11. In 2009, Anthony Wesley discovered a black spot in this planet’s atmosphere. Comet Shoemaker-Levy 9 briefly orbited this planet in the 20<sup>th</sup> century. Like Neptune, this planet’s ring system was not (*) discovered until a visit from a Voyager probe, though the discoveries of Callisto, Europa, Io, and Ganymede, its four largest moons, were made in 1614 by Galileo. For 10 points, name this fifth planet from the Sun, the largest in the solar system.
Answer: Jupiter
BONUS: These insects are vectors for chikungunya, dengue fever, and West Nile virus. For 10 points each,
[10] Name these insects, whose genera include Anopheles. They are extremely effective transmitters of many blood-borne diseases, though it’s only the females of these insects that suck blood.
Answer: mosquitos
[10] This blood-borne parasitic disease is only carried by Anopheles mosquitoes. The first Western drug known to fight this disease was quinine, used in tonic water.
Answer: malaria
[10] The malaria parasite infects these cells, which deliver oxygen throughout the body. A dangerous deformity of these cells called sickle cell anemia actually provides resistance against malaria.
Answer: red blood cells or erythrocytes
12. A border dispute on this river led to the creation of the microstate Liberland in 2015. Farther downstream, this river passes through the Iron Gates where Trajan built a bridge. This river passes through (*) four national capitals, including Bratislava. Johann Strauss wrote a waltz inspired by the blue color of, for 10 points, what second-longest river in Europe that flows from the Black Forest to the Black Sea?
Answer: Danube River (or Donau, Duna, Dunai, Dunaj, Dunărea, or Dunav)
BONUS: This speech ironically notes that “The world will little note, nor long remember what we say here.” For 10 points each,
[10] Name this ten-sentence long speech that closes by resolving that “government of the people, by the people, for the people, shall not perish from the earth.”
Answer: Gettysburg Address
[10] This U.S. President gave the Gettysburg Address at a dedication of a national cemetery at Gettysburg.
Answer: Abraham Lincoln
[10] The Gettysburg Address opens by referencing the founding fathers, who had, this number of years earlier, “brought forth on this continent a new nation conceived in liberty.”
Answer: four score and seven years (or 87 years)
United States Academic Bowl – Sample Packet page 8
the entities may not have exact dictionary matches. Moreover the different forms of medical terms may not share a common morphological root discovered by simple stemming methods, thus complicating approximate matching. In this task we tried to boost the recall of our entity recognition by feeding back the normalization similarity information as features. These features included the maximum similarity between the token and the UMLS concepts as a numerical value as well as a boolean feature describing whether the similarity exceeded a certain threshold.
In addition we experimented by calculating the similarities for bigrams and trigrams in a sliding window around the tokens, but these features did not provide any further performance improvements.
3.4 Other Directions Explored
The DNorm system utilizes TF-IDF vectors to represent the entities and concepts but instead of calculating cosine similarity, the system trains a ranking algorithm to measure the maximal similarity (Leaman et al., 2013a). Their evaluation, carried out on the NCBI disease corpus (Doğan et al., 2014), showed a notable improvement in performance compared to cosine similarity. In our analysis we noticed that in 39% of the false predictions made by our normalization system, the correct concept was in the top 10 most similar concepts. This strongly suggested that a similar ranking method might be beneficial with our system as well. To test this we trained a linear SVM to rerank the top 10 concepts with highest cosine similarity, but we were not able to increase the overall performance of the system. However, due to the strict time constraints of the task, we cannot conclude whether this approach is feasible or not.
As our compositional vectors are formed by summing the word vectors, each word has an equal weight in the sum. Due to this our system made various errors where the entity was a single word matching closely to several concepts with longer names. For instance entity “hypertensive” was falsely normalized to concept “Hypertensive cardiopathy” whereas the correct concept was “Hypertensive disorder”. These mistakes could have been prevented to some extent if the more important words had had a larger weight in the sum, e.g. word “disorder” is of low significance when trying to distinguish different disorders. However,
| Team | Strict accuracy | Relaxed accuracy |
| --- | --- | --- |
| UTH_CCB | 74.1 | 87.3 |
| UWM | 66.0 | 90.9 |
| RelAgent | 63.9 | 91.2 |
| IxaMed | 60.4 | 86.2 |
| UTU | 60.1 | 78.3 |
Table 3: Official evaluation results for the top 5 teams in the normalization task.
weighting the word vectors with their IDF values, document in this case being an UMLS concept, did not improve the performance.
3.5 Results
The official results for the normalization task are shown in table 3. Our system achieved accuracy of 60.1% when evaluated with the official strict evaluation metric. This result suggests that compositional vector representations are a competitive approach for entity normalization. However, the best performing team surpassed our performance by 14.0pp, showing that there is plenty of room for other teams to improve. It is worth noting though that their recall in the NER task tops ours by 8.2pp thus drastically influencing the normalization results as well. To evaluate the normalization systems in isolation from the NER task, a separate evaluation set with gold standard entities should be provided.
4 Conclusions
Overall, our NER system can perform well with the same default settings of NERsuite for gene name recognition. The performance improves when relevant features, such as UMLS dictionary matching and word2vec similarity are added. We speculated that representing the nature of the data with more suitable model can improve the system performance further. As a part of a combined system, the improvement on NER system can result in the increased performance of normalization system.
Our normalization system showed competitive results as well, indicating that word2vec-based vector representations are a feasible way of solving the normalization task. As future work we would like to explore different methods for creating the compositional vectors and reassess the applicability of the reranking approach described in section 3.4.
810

__________________________________________________

**WHAT YOU ARE ASKED TO DO:** Return only this span, exactly: the line that contains "4 Conclusions" and all lines after it to the end of the records.

**EXPECTED ANSWER:**
4 Conclusions
Overall, our NER system can perform well with the same default settings of NERsuite for gene name recognition. The performance improves when relevant features, such as UMLS dictionary matching and word2vec similarity are added. We speculated that representing the nature of the data with more suitable model can improve the system performance further. As a part of a combined system, the improvement on NER system can result in the increased performance of normalization system.
Our normalization system showed competitive results as well, indicating that word2vec-based vector representations are a feasible way of solving the normalization task. As future work we would like to explore different methods for creating the compositional vectors and reassess the applicability of the reranking approach described in section 3.4.
810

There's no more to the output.